▶ [WHAT IS REQUIRED] Your answer should be a single number: how many lines in the data below hold the string "which".

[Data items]

= = =

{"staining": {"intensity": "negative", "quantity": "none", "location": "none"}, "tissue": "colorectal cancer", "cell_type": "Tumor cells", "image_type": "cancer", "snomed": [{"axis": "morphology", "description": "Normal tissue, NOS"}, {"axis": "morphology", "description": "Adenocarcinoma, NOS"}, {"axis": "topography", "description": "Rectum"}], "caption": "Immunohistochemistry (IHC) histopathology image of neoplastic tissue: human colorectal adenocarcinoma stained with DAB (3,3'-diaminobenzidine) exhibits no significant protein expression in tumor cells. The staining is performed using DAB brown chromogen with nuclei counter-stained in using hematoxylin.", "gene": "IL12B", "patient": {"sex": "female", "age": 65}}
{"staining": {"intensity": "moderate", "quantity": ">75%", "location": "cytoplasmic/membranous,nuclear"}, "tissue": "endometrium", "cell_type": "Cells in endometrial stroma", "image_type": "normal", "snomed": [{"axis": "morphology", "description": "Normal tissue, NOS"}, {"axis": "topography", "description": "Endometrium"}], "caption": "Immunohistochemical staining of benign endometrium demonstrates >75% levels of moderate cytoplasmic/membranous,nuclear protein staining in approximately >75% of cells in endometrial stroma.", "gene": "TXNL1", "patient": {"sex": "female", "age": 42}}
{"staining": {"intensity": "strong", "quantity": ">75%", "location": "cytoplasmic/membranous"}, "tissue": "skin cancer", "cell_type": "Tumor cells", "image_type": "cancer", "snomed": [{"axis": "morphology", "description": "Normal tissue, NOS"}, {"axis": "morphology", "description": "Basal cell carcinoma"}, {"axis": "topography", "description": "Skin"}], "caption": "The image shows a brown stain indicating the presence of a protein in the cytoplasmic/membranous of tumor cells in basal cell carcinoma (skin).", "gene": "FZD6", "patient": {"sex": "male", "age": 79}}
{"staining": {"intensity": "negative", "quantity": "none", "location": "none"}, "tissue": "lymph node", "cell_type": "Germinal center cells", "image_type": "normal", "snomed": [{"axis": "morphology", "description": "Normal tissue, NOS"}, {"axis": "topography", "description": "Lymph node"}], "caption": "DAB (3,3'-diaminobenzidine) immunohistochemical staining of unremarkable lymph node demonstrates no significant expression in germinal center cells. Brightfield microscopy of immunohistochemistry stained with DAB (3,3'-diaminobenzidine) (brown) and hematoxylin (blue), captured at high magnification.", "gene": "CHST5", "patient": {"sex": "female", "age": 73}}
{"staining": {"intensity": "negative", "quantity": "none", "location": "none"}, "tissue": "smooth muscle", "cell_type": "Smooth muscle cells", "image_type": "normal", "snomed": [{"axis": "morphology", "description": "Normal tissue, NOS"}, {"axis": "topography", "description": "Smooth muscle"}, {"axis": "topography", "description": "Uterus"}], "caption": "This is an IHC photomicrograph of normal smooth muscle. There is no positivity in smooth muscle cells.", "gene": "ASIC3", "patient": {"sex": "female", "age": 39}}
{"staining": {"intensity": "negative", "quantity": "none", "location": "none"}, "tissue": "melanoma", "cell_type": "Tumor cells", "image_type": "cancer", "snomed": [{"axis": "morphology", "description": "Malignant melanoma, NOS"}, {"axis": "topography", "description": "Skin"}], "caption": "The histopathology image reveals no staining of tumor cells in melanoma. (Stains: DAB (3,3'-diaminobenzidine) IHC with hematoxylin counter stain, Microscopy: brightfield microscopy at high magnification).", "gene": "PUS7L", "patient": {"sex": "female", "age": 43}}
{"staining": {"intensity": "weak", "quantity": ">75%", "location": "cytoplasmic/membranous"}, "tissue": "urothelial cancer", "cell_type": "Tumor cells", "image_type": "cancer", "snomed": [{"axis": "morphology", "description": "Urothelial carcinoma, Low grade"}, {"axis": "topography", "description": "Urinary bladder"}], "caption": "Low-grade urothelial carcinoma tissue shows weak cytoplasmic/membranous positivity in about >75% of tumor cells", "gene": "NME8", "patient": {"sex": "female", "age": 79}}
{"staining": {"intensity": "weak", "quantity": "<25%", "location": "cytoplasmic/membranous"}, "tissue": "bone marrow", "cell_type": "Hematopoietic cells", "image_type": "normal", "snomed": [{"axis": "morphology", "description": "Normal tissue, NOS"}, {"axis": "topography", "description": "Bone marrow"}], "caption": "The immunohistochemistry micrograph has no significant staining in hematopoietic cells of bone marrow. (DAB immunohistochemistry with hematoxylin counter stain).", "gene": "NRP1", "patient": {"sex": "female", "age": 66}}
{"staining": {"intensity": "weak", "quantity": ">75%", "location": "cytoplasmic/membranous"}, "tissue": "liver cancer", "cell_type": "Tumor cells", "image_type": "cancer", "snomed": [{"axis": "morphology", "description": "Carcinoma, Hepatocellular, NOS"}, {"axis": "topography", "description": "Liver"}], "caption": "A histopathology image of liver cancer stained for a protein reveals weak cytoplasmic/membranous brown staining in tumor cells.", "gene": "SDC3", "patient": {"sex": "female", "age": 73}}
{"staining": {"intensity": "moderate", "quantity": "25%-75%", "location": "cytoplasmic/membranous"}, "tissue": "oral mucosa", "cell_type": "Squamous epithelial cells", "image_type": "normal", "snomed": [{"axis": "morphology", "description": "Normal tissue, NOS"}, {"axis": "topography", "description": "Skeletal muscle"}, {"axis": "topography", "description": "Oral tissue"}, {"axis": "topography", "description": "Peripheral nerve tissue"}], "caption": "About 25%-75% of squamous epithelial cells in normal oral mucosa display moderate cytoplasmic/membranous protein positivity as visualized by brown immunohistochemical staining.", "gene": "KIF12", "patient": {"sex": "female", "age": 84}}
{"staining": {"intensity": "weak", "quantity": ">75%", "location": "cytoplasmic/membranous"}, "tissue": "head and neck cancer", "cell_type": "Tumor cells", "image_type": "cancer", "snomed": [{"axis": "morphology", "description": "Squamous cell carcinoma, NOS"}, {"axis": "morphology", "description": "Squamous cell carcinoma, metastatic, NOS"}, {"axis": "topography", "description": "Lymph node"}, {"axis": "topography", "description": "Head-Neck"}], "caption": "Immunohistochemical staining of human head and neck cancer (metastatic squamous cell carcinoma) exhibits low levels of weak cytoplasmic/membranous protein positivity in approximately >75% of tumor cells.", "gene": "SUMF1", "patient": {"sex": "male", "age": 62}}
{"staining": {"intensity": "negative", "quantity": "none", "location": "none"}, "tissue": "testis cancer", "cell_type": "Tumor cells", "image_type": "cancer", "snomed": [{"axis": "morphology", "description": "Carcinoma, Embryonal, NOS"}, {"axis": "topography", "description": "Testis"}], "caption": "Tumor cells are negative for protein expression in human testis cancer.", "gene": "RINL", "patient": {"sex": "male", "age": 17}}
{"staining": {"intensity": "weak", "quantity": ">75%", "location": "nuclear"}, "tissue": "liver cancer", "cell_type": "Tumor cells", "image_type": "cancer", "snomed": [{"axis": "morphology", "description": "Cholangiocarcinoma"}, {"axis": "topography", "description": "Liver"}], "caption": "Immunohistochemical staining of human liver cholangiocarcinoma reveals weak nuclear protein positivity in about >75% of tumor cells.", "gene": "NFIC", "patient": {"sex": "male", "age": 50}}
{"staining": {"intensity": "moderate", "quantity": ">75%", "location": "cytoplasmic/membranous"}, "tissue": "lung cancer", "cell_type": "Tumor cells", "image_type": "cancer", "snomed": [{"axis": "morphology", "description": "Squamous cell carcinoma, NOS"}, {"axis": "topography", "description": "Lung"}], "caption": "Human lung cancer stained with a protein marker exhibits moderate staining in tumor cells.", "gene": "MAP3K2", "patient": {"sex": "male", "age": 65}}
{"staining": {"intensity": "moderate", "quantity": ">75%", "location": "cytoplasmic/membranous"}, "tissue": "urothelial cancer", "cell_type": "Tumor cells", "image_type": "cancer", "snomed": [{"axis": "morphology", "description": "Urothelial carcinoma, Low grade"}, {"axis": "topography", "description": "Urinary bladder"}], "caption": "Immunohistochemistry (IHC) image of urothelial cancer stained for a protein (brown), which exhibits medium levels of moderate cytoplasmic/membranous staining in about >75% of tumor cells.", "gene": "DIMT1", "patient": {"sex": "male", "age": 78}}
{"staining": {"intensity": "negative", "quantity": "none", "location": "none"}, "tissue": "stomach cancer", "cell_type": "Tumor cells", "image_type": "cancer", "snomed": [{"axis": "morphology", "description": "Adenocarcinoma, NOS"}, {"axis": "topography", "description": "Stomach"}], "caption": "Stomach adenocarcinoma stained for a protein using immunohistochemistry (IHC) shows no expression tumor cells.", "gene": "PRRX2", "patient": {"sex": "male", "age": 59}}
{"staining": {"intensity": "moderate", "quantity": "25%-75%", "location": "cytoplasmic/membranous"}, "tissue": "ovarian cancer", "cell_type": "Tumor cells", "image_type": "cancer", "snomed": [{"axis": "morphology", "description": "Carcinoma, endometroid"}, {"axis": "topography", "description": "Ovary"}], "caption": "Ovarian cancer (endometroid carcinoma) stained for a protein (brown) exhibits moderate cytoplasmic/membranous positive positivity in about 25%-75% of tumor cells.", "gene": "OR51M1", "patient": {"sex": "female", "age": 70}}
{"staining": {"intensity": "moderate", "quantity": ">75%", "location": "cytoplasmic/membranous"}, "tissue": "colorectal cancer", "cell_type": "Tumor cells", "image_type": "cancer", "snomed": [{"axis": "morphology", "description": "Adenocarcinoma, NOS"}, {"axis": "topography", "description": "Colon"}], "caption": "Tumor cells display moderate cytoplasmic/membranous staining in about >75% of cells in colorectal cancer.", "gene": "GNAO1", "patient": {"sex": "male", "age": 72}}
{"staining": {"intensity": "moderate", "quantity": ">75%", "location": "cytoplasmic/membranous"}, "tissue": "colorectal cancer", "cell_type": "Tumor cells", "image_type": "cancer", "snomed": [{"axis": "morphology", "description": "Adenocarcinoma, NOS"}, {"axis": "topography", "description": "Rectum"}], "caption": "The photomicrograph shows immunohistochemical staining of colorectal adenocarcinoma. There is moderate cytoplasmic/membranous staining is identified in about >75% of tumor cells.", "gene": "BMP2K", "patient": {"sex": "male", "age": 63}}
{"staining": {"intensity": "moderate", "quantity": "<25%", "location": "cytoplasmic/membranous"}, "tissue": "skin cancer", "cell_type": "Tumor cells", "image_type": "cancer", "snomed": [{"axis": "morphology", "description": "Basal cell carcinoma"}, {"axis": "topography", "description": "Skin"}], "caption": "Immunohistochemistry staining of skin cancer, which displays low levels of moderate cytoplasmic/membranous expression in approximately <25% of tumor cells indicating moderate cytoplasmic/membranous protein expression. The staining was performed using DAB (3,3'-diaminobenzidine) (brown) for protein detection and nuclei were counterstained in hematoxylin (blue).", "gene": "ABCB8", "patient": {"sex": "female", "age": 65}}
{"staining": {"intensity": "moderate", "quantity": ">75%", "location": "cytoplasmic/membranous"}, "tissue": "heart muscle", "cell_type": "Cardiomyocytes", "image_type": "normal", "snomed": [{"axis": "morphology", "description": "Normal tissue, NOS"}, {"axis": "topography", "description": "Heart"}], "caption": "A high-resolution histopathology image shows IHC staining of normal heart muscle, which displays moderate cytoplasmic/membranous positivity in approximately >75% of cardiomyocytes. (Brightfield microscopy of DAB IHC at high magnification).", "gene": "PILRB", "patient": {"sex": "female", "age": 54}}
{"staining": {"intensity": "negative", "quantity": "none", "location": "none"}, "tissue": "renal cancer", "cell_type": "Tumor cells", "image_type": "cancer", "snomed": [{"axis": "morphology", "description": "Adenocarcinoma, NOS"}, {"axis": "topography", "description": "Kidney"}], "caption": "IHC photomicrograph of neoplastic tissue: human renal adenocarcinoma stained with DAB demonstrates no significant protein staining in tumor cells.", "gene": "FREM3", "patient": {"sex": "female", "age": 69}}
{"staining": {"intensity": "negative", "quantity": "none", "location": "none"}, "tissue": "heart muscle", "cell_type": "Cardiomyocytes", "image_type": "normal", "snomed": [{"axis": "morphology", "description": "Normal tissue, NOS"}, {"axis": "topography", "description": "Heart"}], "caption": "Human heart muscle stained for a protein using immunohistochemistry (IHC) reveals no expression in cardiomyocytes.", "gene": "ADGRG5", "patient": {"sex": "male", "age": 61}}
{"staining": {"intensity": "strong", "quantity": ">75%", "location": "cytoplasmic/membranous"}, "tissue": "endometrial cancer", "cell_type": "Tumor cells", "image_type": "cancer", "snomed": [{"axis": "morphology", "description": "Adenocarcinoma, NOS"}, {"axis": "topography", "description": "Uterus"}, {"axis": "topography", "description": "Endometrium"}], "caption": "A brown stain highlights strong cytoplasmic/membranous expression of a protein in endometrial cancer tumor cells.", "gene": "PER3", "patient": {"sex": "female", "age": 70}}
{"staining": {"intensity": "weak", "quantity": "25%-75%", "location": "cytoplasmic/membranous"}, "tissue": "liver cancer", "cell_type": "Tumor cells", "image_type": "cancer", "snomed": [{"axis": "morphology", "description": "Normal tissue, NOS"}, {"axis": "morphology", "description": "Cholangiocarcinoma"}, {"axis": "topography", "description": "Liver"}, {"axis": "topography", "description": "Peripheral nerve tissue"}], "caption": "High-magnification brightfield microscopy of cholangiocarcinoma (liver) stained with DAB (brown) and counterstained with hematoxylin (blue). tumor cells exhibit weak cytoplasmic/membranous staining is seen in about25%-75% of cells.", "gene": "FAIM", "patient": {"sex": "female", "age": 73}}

= = =

▶ [RESULT FOR THIS EXERCISE] 3